ベッドも医療ポッドも足りず、床にシーツを敷いて怪我人を寝かせている現状で、出入り口にいる俺を呼び止めるのは邪魔な気がしたゆえ、シドウを促して出口の横に移動する。
「隊員の世話をさせてすまないな。お前とて無事では済まなかったというのに。それは本来、俺の仕事だ」
「いつものことですよ。あいつらのメンタルケアは俺の方が得意です。だから副隊長になったんですから」
「ああ。それは否定しない。………だが、本題は違う。………この戦いで………」
「勝ったら俺と結婚します?」
「お前なにを言っている? 殴るぞ?」
「冗談です。でも、安易なことは口にしない方がいいですよ。フラグです」
「俺はお前の言葉が理解できない」
呆れるシドウ。笑える。
でもその背後にいたレイシアの、射殺執行寸前の眼光は笑えない。ちょっとしたジョークだったのに。反省しよう。
「この戦い、勝てると思うか?」
それは、誰もが解答を出せず、そして知りたい内容だろう。
だからって、俺に聞くかな?
ほら見たことか。ここに収容されて、まだ意識のある患者や、ドクターやレイシアが無言となり、一切の音を消して、俺に視線を集中させてきた。
さっきのジョークの仕返しってか?
「勝てます。って言えれば楽なんですけどね」
「………済まない。お前は特異な存在で、いつも俺たちとは異なる観点から物事を見て、親父たちも言っていたが、未来視の能力でも持っているのではないかと疑ってしまった。そんなこと、あるはずがないのにな。俺たちはいつも、お前に背負わせすぎた。………済まない」
一瞬、ギクリとした。
まぁでも、こうまでスパンを短縮してグラディオスを強化し続けたし、死ぬはずの人員も救ってきた。
未来視の能力を疑われても仕方ない。
だから原作破壊行為の責任を、ここでも果たさなければならない。
「隊長。
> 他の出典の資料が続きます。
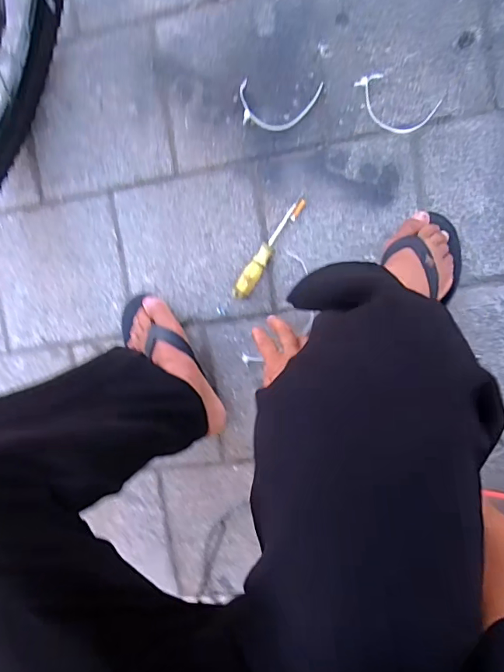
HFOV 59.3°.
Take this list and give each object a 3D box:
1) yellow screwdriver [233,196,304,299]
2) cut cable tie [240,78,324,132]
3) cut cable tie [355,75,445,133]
[{"bbox_3d":[0.027,-0.143,0.728,0.027,0.023,0.188,33,101,3],"label":"yellow screwdriver"},{"bbox_3d":[0.043,-0.367,0.708,0.128,0.005,0.075,9,96,7],"label":"cut cable tie"},{"bbox_3d":[0.214,-0.354,0.676,0.127,0.004,0.068,30,98,4],"label":"cut cable tie"}]

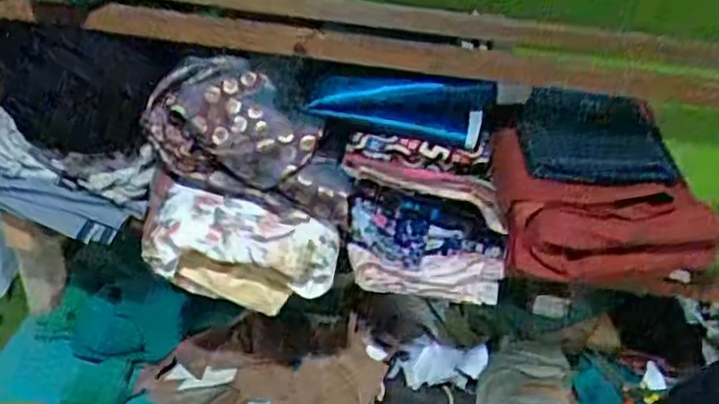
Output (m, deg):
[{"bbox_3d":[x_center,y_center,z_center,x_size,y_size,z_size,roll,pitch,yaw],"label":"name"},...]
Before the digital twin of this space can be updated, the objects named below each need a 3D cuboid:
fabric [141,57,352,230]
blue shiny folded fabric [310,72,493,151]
[{"bbox_3d":[-0.111,-0.065,0.756,0.212,0.134,0.072,10,31,8],"label":"fabric"},{"bbox_3d":[0.045,-0.107,0.764,0.197,0.063,0.055,6,31,2],"label":"blue shiny folded fabric"}]

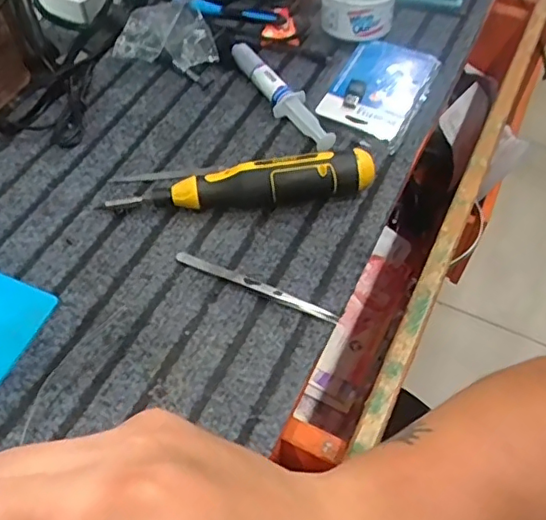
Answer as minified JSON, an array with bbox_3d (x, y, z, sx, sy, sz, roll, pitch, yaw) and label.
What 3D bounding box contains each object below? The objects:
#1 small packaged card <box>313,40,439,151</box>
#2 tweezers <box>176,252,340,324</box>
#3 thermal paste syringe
[{"bbox_3d":[0.106,-0.173,0.571,0.084,0.015,0.134,25,59,14],"label":"small packaged card"},{"bbox_3d":[-0.013,0.019,0.442,0.133,0.011,0.011,23,59,13],"label":"tweezers"},{"bbox_3d":[0.006,-0.158,0.558,0.027,0.024,0.158,-26,61,-17],"label":"thermal paste syringe"}]

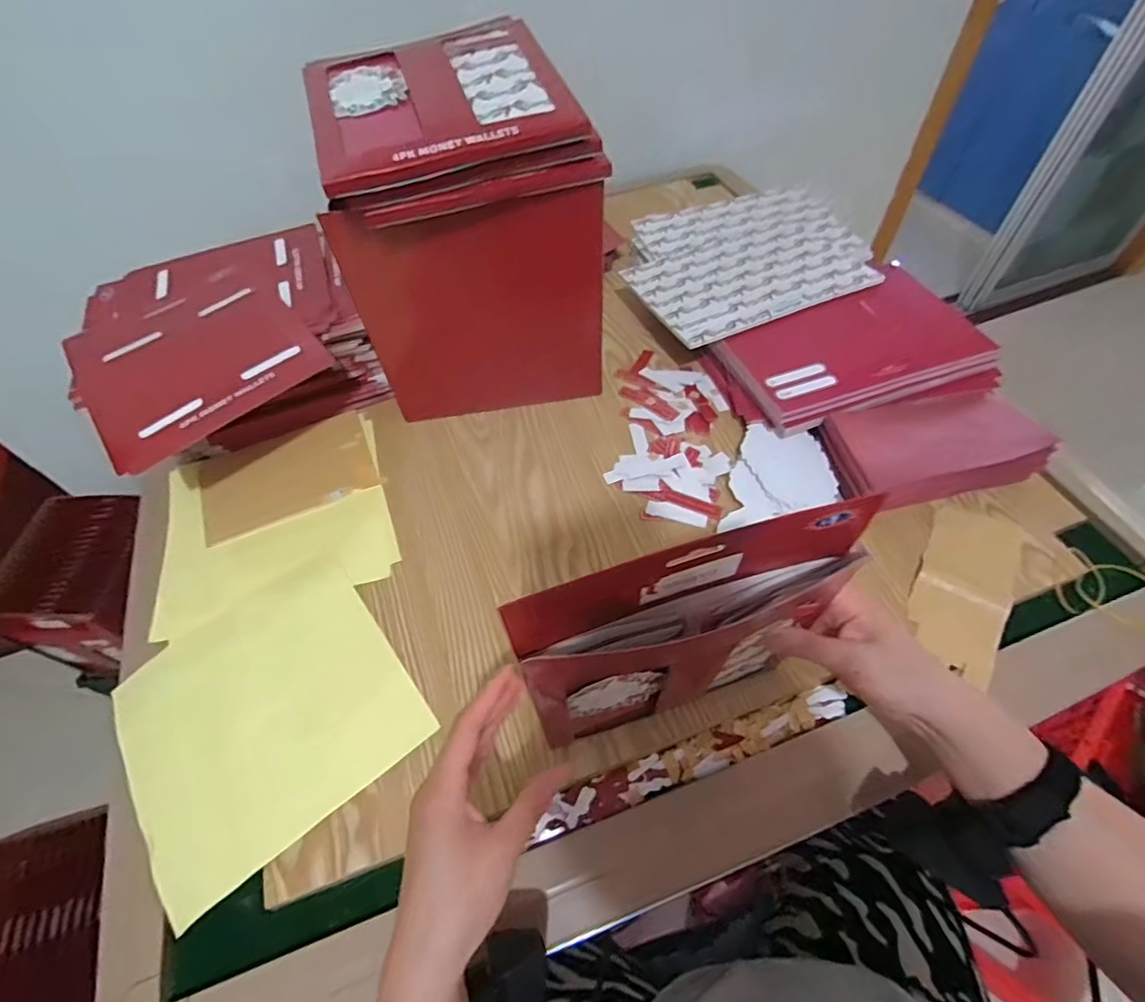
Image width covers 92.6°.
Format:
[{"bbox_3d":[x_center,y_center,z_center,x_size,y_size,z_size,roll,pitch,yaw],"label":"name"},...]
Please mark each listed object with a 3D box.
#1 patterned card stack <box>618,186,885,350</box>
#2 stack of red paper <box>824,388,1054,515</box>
[{"bbox_3d":[0.213,-0.300,0.669,0.289,0.010,0.256,-17,53,-6],"label":"patterned card stack"},{"bbox_3d":[0.339,-0.054,0.522,0.175,0.044,0.099,-12,56,-6],"label":"stack of red paper"}]

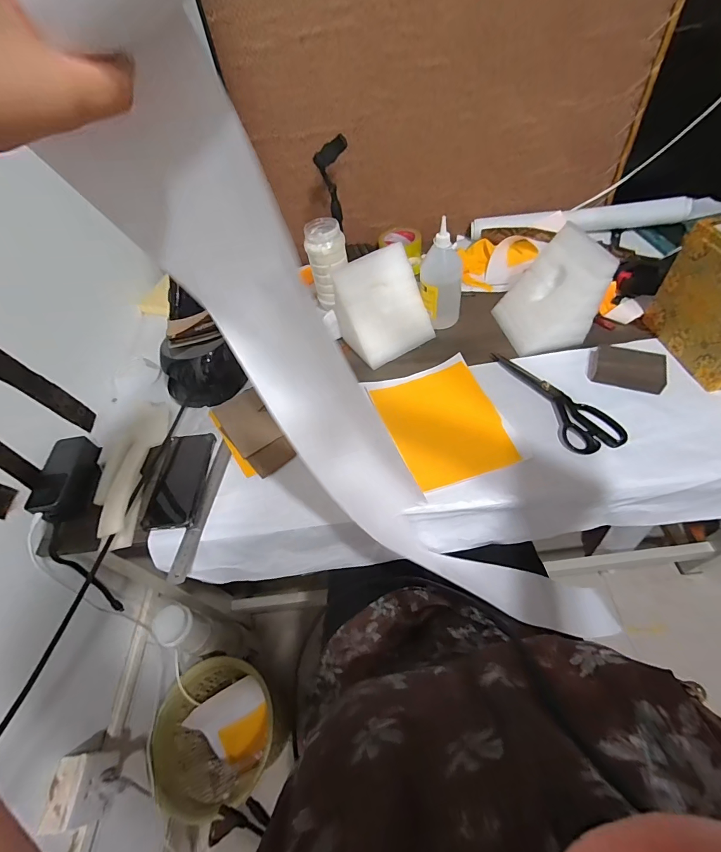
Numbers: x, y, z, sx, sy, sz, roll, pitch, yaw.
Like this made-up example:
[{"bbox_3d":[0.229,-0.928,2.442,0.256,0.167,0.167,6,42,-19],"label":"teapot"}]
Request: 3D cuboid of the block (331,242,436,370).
[{"bbox_3d":[0.047,-0.222,0.697,0.150,0.139,0.115,-29,57,-15],"label":"block"}]

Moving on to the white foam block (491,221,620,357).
[{"bbox_3d":[0.327,-0.238,0.661,0.113,0.156,0.146,-10,55,-2],"label":"white foam block"}]

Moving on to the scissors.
[{"bbox_3d":[0.320,-0.052,0.615,0.082,0.018,0.230,-19,55,-8],"label":"scissors"}]

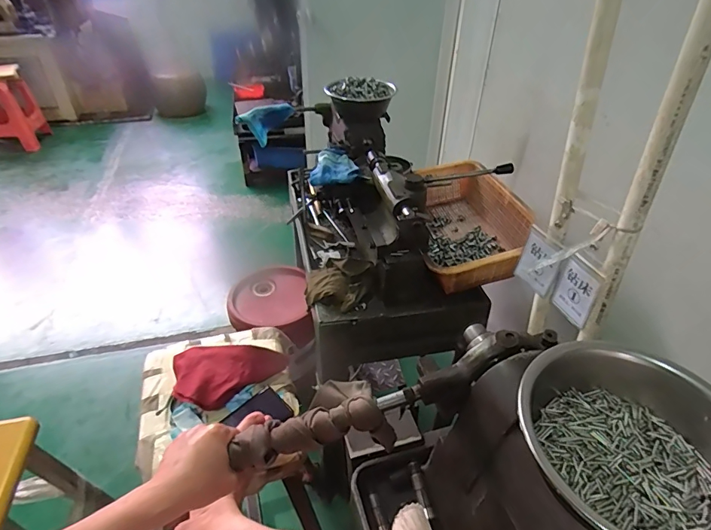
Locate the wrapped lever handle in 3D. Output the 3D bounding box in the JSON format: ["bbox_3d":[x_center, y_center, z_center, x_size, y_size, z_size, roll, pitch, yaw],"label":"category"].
[{"bbox_3d":[-0.040,0.175,0.480,0.189,0.048,0.074,-13,40,-18],"label":"wrapped lever handle"}]

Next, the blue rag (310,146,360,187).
[{"bbox_3d":[-0.047,-0.220,0.962,0.107,0.041,0.116,-1,38,-2],"label":"blue rag"}]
俺はね」
「うん?」
「まだ諦めちゃいませんよ? そりゃ、無傷とはいかないでしょうけどね。でも、みんなで地球に降下します。Eタイプもどうにかします。だから、俺と一緒に足掻いてくれませんか?」
「………ふっ。なぜだろうな。お前が最後まで足掻くと言うと、不思議なくらい安心するんだ」
苦笑するシドウ。その苦笑は拡散し、多忙なドクターとレイシア、痛みで顔を歪めていた患者たちも薄く笑う。
「お前はまだ諦めていない。ここで終わりにはしない。そう言いたいんだな? わかった。なら、精々最後まで、俺も足掻くさ。お前と一緒にな」
「俺も安心しました。じゃ、次の現場に行ってきます」
「気をつけてな」
「はーい」
メディカルルームはもう大丈夫だ。空気が変わった。
きっと奮闘するシドウとレイシアたちのお陰だろうな。